- 抜粋本文 -
+++

金森得水 和歌集 「那智山滝歌百首」66-70

 金森得水の和歌集は、原文のめくりの
書を、私が、読み下し、始めて活字に
したものです。

 埋もれるのは惜しい。
 専門家ではありません。
 独学で、解釈したものです。


六十六 登伎志ら傳 く頭留〃多き能 志良遊喜半 
    不時与利な知尓 布起於久累良む

   (ときしらで くずる〃たきの しらゆきは
    ふじよりなちに ふきおくるらむ)

    「ときしらず」(時節、季節をえらばないこと。もの。

     季節を選ばず、降る城雪は、滝で崩れる。
     この白雪は、冨士山から、那智に

     吹き送られてくるのだろうか。

     なんとも、壮大な、宇宙観のある
    一首ですね。

     和歌ならではの、表現だと思います。
    こういう言葉遊びが、いとも簡単に

    でき、人を感動させるのも、和歌の
    長所だと思います。

六十七 雲毛なき 所良よ利雨乃 ふ利く留半
    く多けて落る 奈池能瀧男美

   (くももなき そらよりあめの ふりくるは
    くたけておちる なちのたきなみ)

     雲もないのに、雨が空から降ってくる。
     これは、那智の山の瀧波が、

    砕けて落ちてくるのだろう
     わかりやすい一首です。

六十八 知多悲見天 千度姿所 か者利ける 
    多具比毛奈知能 や末乃大多支

   (ちたひみて ちたびすがたそ かはりける
    たぐひもなちの やまのおほたき)

   「ちたび」(千度)
    千回。数え切れない。数多く。あまたたび。
    広辞苑。

    数えきれないほど、那智の滝に着て見が、
   その姿は、あまたたび、変わっている。

    那智の山の大瀧は、他に比べようもない。

    この一首も、那智の大瀧の凄さを表しています。
    そして、偉大な、滝を崇拝しています。

+++

- 抽出した行 -
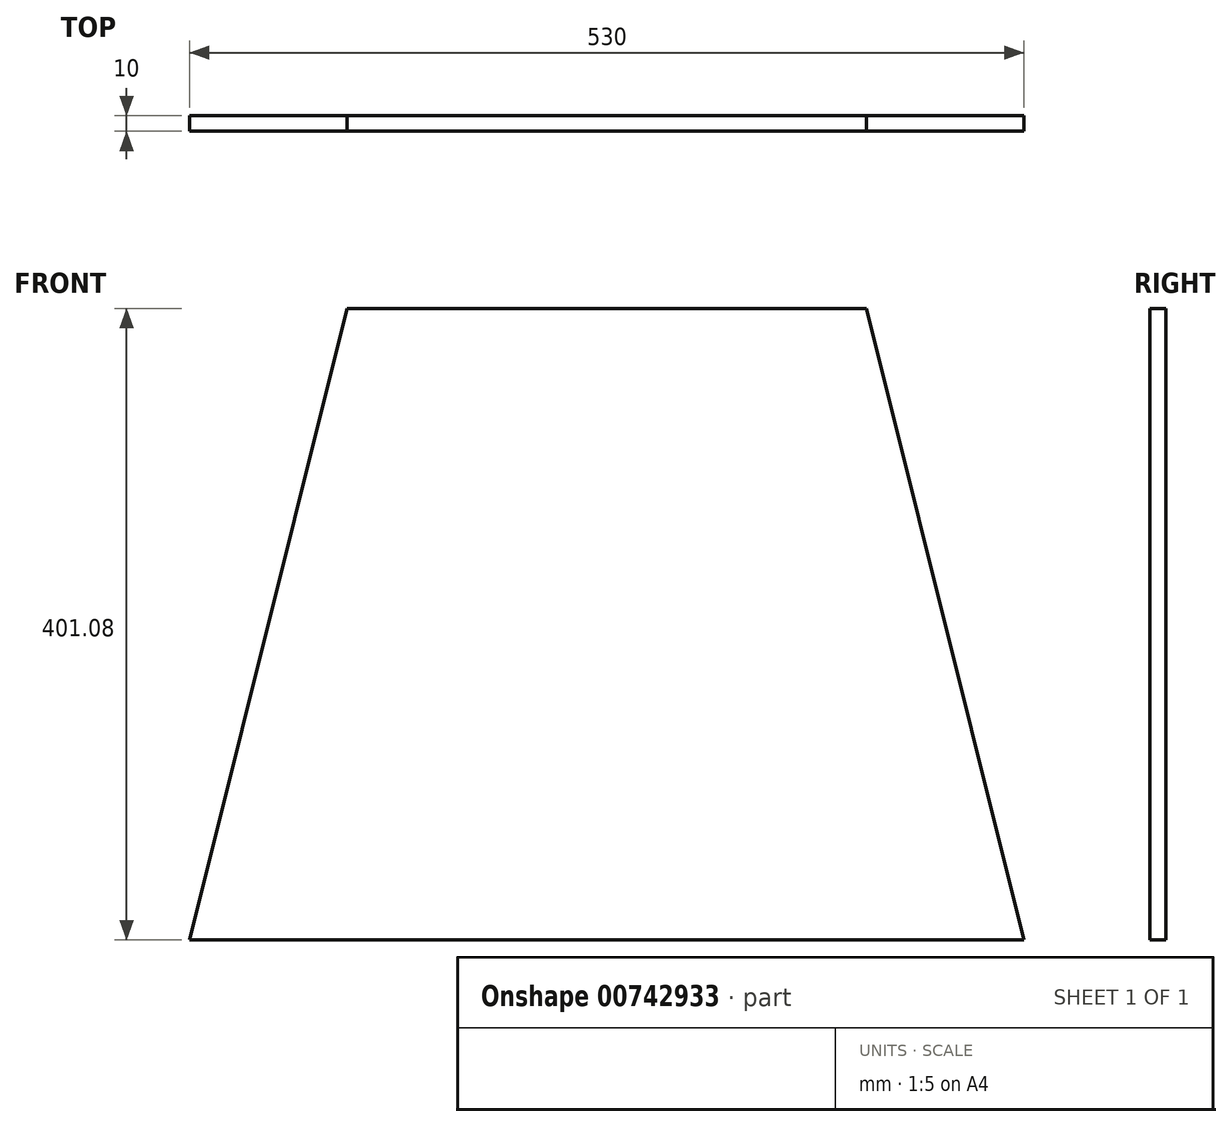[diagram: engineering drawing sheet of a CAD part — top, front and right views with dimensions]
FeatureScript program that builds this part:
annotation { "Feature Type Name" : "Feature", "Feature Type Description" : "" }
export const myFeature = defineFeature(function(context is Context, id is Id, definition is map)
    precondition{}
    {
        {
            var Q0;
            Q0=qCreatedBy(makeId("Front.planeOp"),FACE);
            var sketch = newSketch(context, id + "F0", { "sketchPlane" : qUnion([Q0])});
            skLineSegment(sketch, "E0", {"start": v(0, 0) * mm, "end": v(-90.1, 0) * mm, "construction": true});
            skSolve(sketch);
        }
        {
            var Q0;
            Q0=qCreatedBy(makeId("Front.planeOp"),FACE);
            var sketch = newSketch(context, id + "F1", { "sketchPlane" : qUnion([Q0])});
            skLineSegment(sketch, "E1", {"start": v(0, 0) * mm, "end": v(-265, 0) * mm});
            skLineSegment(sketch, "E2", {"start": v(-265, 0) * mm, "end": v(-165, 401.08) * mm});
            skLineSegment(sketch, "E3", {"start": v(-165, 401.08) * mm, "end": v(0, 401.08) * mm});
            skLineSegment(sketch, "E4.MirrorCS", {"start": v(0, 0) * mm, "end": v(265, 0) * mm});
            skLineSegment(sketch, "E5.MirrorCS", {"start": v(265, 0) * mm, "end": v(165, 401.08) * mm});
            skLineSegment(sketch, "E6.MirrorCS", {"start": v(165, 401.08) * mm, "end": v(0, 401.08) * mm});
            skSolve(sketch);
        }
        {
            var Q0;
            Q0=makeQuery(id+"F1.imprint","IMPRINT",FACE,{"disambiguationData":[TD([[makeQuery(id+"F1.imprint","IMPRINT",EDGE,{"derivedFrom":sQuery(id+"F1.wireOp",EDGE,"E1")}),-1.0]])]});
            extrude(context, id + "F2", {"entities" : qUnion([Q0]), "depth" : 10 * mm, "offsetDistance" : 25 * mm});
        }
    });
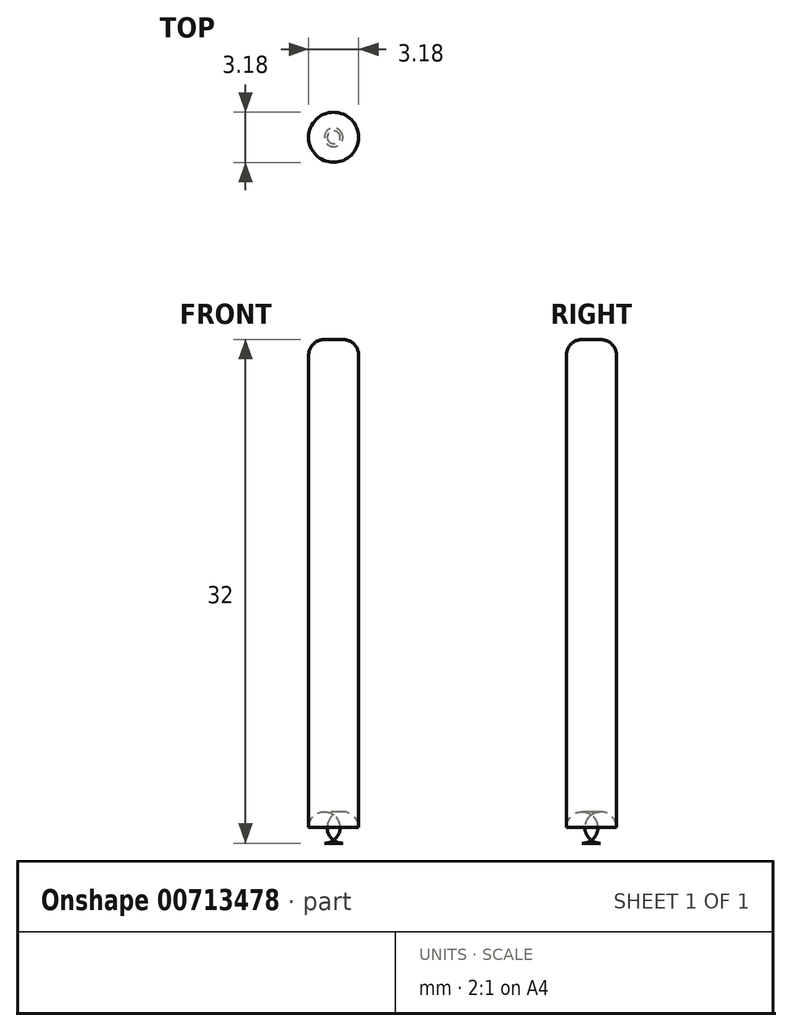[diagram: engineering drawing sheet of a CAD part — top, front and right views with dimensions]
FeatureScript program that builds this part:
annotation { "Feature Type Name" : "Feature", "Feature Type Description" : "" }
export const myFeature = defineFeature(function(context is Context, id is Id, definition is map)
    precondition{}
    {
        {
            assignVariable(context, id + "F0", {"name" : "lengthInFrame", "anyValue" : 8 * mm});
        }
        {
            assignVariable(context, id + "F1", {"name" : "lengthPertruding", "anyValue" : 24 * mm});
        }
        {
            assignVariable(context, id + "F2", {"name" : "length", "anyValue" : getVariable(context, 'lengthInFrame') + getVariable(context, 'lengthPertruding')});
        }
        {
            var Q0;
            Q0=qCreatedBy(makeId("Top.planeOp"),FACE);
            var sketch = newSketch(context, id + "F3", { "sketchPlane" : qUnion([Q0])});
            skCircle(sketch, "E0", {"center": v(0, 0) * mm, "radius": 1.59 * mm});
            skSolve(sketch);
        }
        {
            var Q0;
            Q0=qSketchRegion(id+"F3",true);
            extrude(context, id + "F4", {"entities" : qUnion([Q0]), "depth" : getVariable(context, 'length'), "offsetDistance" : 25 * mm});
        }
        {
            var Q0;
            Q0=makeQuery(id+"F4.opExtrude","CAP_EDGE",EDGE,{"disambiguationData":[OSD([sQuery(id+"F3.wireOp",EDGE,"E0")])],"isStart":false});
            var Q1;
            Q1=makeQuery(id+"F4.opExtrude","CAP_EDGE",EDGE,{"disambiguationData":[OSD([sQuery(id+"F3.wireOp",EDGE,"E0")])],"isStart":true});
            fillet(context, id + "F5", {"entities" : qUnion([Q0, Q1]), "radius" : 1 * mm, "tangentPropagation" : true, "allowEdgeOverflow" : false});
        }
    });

+++

- やること -
a: 次の(i)〜(iii)がそれぞれ抜粋本文の内容と合うかを「はい」か「いいえ」で答え、判断の決め手となる本文の語句を引用すること。
(i) 六十七の歌の解釈では、雲もないのに空から雨が降ってくるとしている。
(ii) 筆者は和歌の専門家である。
(iii) 六十八の歌の解釈では、那智の山の大瀧は他に比べようもないとしている。
b: 抜粋本文で、筆者は歌をどのように解釈したと述べているか。
c: 抜粋本文の「専門家ではありません。」から「季節を選ばず、降る城雪は、滝で崩れる。」までを、両端の語句も含めて書き写すこと。

- 解答例 -
a:
(i) はい。「雲もないのに、雨が空から降ってくる。」
(ii) いいえ。「専門家ではありません。」
(iii) はい。「那智の山の大瀧は、他に比べようもない。」

b: 独学で解釈したと述べている。

c:
専門家ではありません。
 独学で、解釈したものです。


六十六 登伎志ら傳 く頭留〃多き能 志良遊喜半 
    不時与利な知尓 布起於久累良む

   (ときしらで くずる〃たきの しらゆきは
    ふじよりなちに ふきおくるらむ)

    「ときしらず」(時節、季節をえらばないこと。もの。

     季節を選ばず、降る城雪は、滝で崩れる。